# Requirement
From the material below, return every line that includes "lines".

# Working data
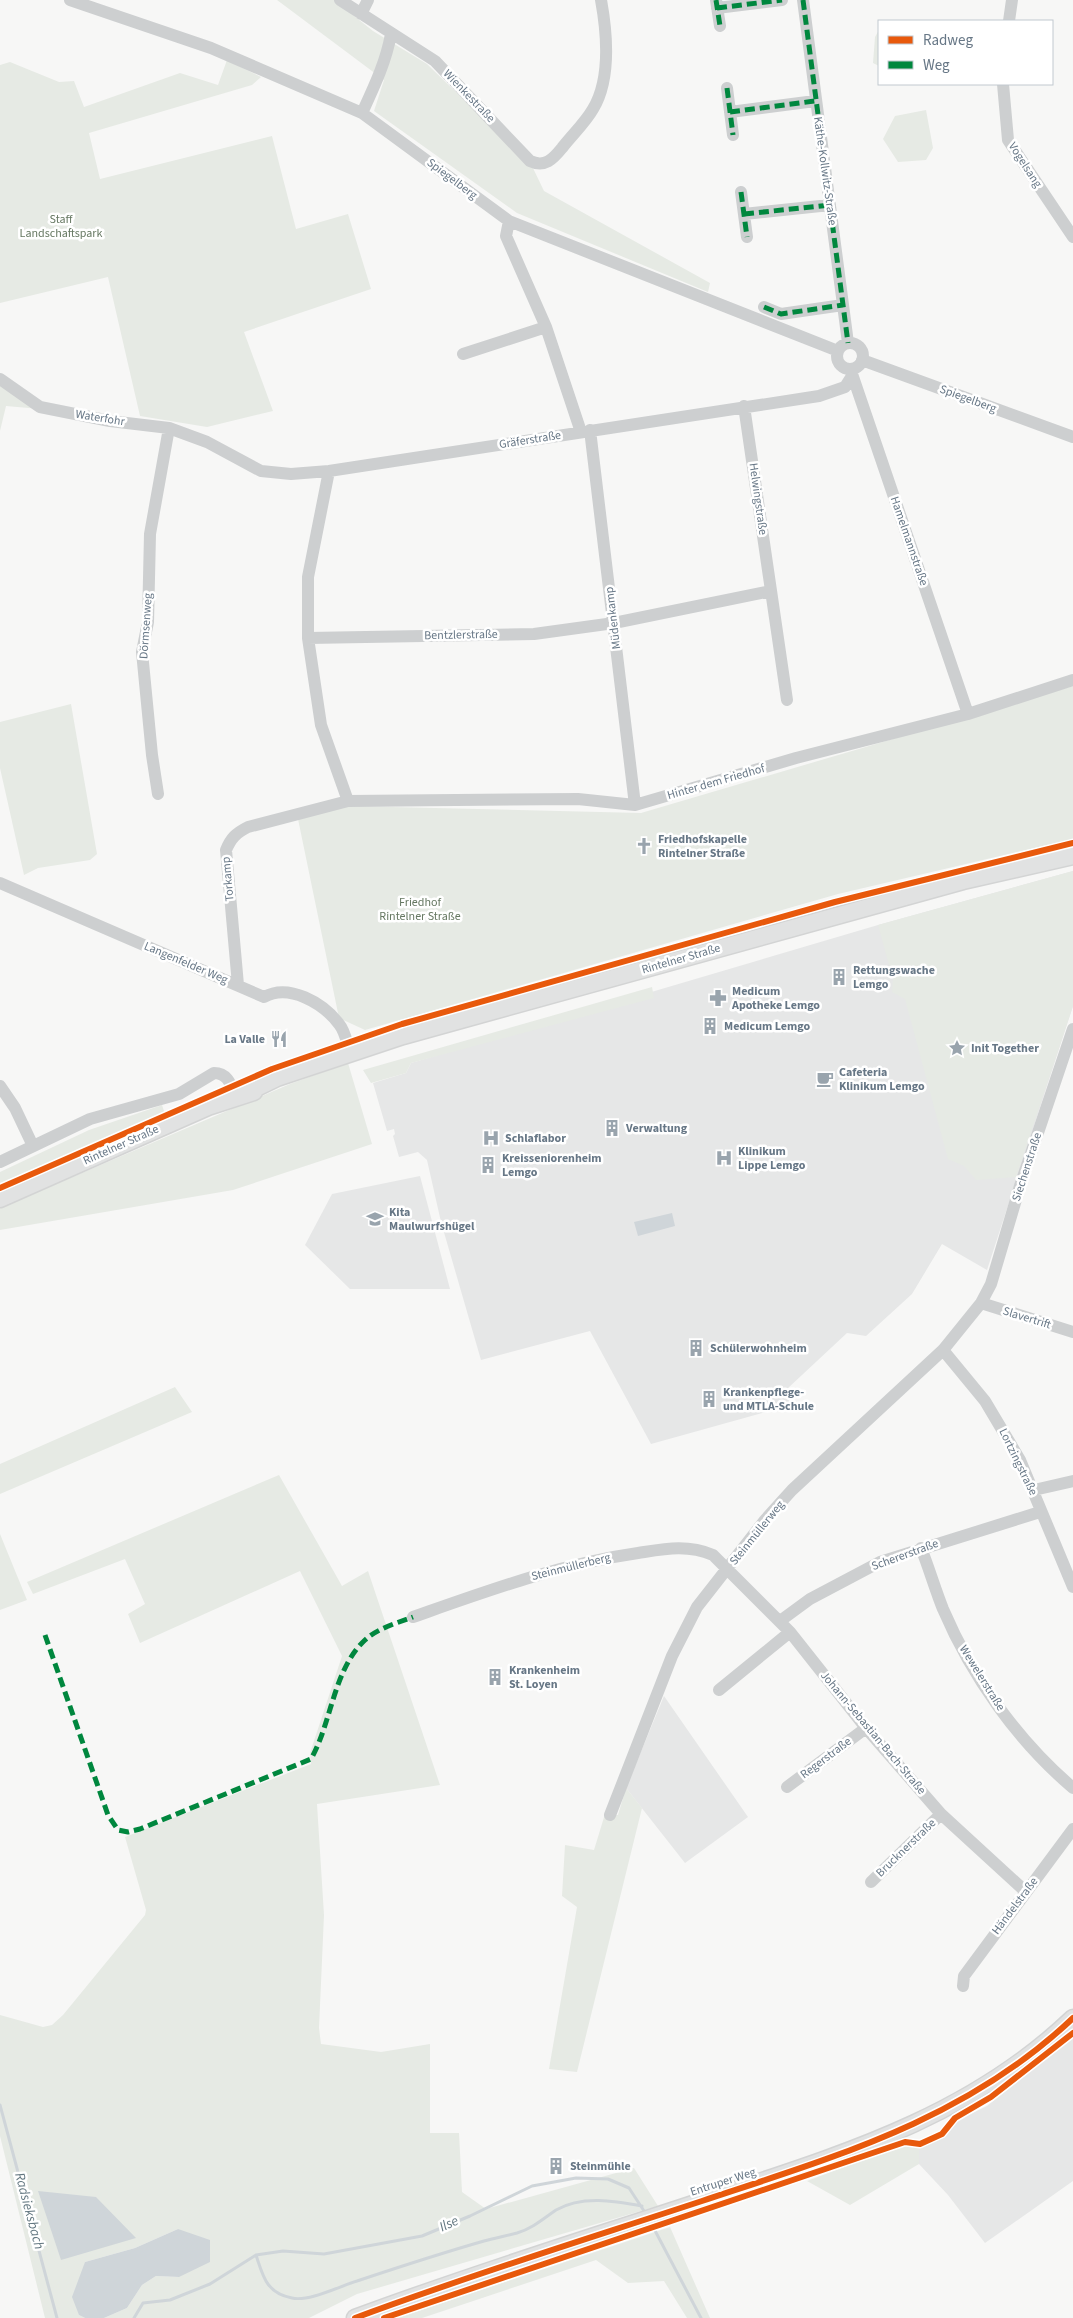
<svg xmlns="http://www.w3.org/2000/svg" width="1073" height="2318" font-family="'Source Sans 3',sans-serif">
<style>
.built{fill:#e6e7e7}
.green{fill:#e6eae4}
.water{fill:#cfd5d9}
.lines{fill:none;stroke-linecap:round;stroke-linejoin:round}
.stream{stroke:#cfd5d9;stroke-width:3}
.major-casing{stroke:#d3d4d4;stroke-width:19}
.minor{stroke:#cdcfd0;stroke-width:12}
.major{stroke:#e1e2e2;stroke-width:16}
.quiet{stroke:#00873e;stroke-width:5;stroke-dasharray:10 5;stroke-linecap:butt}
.cycleway-casing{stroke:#fff;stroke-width:9}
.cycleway{stroke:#e8590c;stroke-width:6}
.labels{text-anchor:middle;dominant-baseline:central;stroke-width:5;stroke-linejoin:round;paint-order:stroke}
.street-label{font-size:12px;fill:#677786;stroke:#fff}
.park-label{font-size:12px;fill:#667862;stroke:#fff}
.poi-label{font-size:12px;font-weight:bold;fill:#677786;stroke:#fff;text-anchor:start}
.water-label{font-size:14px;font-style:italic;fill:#637781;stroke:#fff}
</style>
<rect width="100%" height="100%" fill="#f7f7f6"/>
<!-- built -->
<path class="built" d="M1073,871V1006L987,1270L942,1244L912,1294L866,1336L847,1333L787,1389L791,1405L651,1444L590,1331L481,1360L441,1222L427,1160L418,1152L399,1157L393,1136L395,1134L394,1129L387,1131L373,1083L406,1073L411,1063L878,925Z
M420,1176L450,1289H350L305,1245L332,1194Z
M664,1696L748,1817L685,1863L626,1788Z
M1073,2037V2181L985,2243L948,2195L919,2164V2148L946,2135L958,2120L987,2106Z"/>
<!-- green -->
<path class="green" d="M277,0H334L373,31L427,64L532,166L544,191L710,283L708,292L517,213L374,111L384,80Z
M879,30V66L873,63L875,37Z
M227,60L261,77L252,85L89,133L100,179L272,136L296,229L348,214L371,289L244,332L273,411L207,427L140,416L108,277L0,303V65L10,62L59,82L74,81L84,107L180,73L218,85Z
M926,110L933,148L926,160L898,162L883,139L895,116Z
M0,383L40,409L6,406L0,431Z
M1073,686V839L838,894L365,1030L339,1018L298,819L349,806L641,813Z
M71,704L97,854L90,860L38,868L24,875L0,768V722Z
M1073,871V1006L1016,1177L976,1180L964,1166L948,1159L905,999L892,992L893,980L878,925Z
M652,987L654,998L411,1063L406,1073L371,1083L363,1070Z
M348,1063L372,1144L233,1190L0,1230V1208L290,1084Z
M162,1105L165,1114L0,1187V1172L89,1130Z
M175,1387L192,1412L0,1494V1464Z
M279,1475L342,1586L368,1571L440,1785L317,1804L324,1915L319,2028L321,2044L381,2052L430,2044V2133H459L462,2192L486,2209L634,2168L658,2206L357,2294L309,2318H104L127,2308L142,2285L156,2276L179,2277L178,2229L135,2248L85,2262L79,2315L85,2318H45L0,2136V2015L43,2027L52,2025L63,2015L145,1915L146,1910L125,1837L311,1764L310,1753L342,1656L300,1571L140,1643L128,1614L145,1604L125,1559L33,1594L27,1582Z
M0,1534L27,1600L0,1610Z
M626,1788L642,1808L577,2072L549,2069L577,1907L562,1896L565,1845L594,1850L605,1814L618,1815Z
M908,2143L919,2148V2164L850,2205L807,2181Z
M670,2227L710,2318H687L664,2281L628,2283L596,2260L422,2318H397Z"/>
<!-- water -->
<path class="water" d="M672,1213L675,1226L638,1236L634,1222Z
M38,2191L96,2197L136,2238L61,2260Z
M178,2229L210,2240V2262L179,2277L156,2276L142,2285L127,2308L104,2318H85L79,2315L72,2297L85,2262L135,2248Z"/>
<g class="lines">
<!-- stream -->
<path class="stream" d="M0,2105L57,2318
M651,2223L701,2318
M256,2255C263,2276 266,2293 292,2298C309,2302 340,2286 357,2281C399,2267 442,2253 484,2241C495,2238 506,2236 517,2233C533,2228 543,2219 556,2210C582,2195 615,2201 642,2206
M134,2318L143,2303L170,2300L210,2284L256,2255L283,2251L324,2254L422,2236L470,2216L532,2186L576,2178L608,2179L629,2188L646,2214"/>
<!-- major casing -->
<g class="major-casing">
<path id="major" d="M244,1094L277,1078L403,1036L963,881L1073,856
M0,1199L208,1107L254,1092
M355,2318C470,2275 587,2239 702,2201C837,2156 967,2119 1073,2018"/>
</g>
<!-- minor -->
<path class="minor" d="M70,0L211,48L362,113L509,221L838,351
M340,0L435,61L530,161C545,168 553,159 562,148C572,135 585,123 593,109C611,79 607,33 601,0
M716,0L720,26
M803,0L848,343
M717,8L782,0
M361,14L368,0
M1009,21L1012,0
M1003,84L1008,140L1073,237
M727,88L733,135
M730,112L815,101
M362,113C374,87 386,62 391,34
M741,192L747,237
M744,214L830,205
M509,221L506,236L546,327L581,432
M764,307L781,314L843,305
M837 356a13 13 0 1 1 26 0a13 13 0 1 1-26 0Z
M463,354L546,327
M862,360L1073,437
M851,371L968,714
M0,379L40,407L110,421L169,428L207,442L261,471L291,474L329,471L819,396L845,387L852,376
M744,406L787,700
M590,430L635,805
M329,471L308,577V638L321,725L348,801
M308,638L534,634L614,623L771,591
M158,794L152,755L142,652L148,622L150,534L169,428
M0,883L264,997C289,983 323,1003 339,1024C345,1031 347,1043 350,1052
M238,985L226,850C231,838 236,833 248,827L348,801L578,799L635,805L796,758L968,714L1073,680
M0,1086L15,1108L33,1146
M0,1162L90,1119L179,1094L214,1073C228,1073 231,1085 236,1097
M981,1303L1073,1332
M943,1350L985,1401L1020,1460L1073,1587
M1034,1490L1073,1481
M921,1548C929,1568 935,1589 943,1609C972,1677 1017,1740 1073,1788
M413,1617C487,1591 560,1564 638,1553C664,1549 687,1544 713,1555L790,1632L866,1728L941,1814L1025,1891
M780,1621L810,1599L880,1562L1040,1512
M719,1690L790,1632
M787,1787L866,1728
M610,1815L672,1656L697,1607L765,1520L792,1490L943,1350L981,1303L991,1284L1020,1186L1073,1029
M871,1882L941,1814
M963,1986L964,1976L1073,1829"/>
<!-- major -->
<use href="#major" class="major"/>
<!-- quiet -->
<path class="quiet" d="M716,0L720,26
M803,0L848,343
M717,8L782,0
M727,88L733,135
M730,112L815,101
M741,192L747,237
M744,214L830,205
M764,307L781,314L843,305
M45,1635L108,1815L118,1830L128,1832L140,1829L311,1759C332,1722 333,1670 365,1640C378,1628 397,1623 413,1617"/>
<!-- cycleway casing -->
<g class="cycleway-casing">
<path id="cycleway" d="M0,1188L272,1069L402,1024L835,902L1073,843
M355,2318C470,2275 587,2239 702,2201C837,2156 967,2119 1073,2018
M384,2318L905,2142L920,2144L942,2134L955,2118L991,2097L1073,2033"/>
</g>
<!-- cycleway -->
<use href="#cycleway" class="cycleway"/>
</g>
<!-- icons -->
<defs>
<g id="church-bare" transform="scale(1.35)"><path d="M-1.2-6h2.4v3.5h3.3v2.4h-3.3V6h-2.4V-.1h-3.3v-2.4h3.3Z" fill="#99a4ad" stroke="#fff" stroke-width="2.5" paint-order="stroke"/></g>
<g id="building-bare" transform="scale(1.35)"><path d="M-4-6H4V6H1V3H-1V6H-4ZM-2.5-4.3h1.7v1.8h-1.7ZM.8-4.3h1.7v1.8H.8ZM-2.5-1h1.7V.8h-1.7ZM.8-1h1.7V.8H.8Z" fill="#99a4ad" stroke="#fff" stroke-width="2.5" paint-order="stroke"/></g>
<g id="pharmacy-bare" transform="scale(1.35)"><path d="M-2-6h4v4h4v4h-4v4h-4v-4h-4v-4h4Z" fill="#99a4ad" stroke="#fff" stroke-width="2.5" paint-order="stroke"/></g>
<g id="restaurant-bare" transform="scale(1.35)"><path d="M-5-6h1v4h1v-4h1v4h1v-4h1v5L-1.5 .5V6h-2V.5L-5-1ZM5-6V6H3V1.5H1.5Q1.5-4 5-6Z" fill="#99a4ad" stroke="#fff" stroke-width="2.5" paint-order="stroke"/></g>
<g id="sight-bare" transform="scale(1.35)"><path d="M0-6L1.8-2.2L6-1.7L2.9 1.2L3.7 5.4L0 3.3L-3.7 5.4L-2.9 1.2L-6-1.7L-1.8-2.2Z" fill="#99a4ad" stroke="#fff" stroke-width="2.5" paint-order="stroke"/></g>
<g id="cafe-bare" transform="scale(1.35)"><path d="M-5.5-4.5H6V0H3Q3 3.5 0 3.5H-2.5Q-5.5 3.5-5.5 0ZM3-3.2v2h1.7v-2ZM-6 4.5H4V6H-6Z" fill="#99a4ad" stroke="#fff" stroke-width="2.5" paint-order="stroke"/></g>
<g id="hospital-bare" transform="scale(1.35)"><path d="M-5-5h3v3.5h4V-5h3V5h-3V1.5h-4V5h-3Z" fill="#99a4ad" stroke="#fff" stroke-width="2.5" paint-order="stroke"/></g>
<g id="school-bare" transform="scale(1.35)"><path d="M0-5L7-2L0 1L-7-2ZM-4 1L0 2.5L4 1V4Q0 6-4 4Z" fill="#99a4ad" stroke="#fff" stroke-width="2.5" paint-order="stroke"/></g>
</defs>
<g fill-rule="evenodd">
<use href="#church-bare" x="644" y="846"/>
<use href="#building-bare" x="839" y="977"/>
<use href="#pharmacy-bare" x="718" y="998"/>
<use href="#building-bare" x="710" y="1026"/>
<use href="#restaurant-bare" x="279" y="1039"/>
<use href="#sight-bare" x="957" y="1048"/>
<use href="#cafe-bare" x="825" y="1079"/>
<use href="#building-bare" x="612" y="1128"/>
<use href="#hospital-bare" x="491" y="1138"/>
<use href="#hospital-bare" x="724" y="1158"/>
<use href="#building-bare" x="488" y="1165"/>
<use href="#school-bare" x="375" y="1219"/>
<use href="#building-bare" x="696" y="1348"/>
<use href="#building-bare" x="709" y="1399"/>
<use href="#building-bare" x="495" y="1677"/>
<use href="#building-bare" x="556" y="2166"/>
</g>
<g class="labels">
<!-- street labels -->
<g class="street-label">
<text transform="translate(469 96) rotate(46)">Wienkestraße</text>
<text transform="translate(1025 165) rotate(57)">Vogelsang</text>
<text transform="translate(825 171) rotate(82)">Käthe-Kollwitz-Straße</text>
<text transform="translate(452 179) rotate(37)">Spiegelberg</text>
<text transform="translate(968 399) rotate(20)">Spiegelberg</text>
<text transform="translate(100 418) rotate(9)">Waterfohr</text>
<text transform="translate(530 440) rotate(-9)">Gräferstraße</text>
<text transform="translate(758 499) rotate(82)">Helwingstraße</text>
<text transform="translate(909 541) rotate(71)">Hamelmannstraße</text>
<text transform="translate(613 618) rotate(-97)">Müdenkamp</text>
<text transform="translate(146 626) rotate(-86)">Dörmsenweg</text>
<text transform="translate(461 635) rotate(-1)">Bentzlerstraße</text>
<text transform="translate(716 782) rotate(-16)">Hinter dem Friedhof</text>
<text transform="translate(228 879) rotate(-95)">Torkamp</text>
<text transform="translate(681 959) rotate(-16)">Rintelner Straße</text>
<text transform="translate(186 963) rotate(23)">Langenfelder Weg</text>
<text transform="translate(121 1145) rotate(-24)">Rintelner Straße</text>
<text transform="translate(1027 1167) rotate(-72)">Siechenstraße</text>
<text transform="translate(1027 1318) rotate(17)">Slavertrift</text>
<text transform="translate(1018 1462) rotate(64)">Lortzingstraße</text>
<text transform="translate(757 1533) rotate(-51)">Steinmüllerweg</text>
<text transform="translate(905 1555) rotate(-20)">Schererstraße</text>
<text transform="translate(571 1567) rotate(-14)">Steinmüllerberg</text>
<text transform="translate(982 1678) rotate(58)">Wewelerstraße</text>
<text transform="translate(873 1733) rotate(50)">Johann-Sebastian-Bach-Straße</text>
<text transform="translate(826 1758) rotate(-37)">Regerstraße</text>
<text transform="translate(906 1848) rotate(-44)">Brucknerstraße</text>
<text transform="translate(1015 1906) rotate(-53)">Händelstraße</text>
<text transform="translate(723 2182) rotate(-18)">Entruper Weg</text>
</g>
<!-- park labels -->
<g class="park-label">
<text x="61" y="219">Staff<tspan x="61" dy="14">Landschaftspark</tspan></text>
<text x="420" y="902">Friedhof<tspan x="420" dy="14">Rintelner Straße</tspan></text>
</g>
<!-- poi labels -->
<g class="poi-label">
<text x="658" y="839">Friedhofskapelle<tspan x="658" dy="14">Rintelner Straße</tspan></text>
<text x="853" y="970">Rettungswache<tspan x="853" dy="14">Lemgo</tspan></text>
<text x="732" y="991">Medicum<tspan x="732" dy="14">Apotheke Lemgo</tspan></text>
<text x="724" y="1026">Medicum Lemgo</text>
<text x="265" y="1039" text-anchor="end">La Valle</text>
<text x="971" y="1048">Init Together</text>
<text x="839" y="1072">Cafeteria<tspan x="839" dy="14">Klinikum Lemgo</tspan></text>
<text x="626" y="1128">Verwaltung</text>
<text x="505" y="1138">Schlaflabor</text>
<text x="738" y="1151">Klinikum<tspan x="738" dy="14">Lippe Lemgo</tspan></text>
<text x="502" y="1158">Kreisseniorenheim<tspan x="502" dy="14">Lemgo</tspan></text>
<text x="389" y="1212">Kita<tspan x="389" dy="14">Maulwurfshügel</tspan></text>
<text x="710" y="1348">Schülerwohnheim</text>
<text x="723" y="1392">Krankenpflege-<tspan x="723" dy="14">und MTLA-Schule</tspan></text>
<text x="509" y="1670">Krankenheim<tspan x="509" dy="14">St. Loyen</tspan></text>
<text x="570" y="2166">Steinmühle</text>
</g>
<!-- water labels -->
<g class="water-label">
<text transform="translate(29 2211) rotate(75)">Radsieksbach</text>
<text transform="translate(449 2224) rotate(-25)">Ilse</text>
</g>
</g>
<!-- legend -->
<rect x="878" y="20" width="175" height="65" fill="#ffffff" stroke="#c2c9cf"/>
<rect x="888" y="36" width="25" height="8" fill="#e8590c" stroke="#c2c9cf"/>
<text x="923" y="45" font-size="15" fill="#677786">Radweg</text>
<rect x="888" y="61" width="25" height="8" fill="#00873e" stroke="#c2c9cf"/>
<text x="923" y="70" font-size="15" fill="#677786">Weg</text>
</svg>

# Solved problem
.lines{fill:none;stroke-linecap:round;stroke-linejoin:round}
<g class="lines">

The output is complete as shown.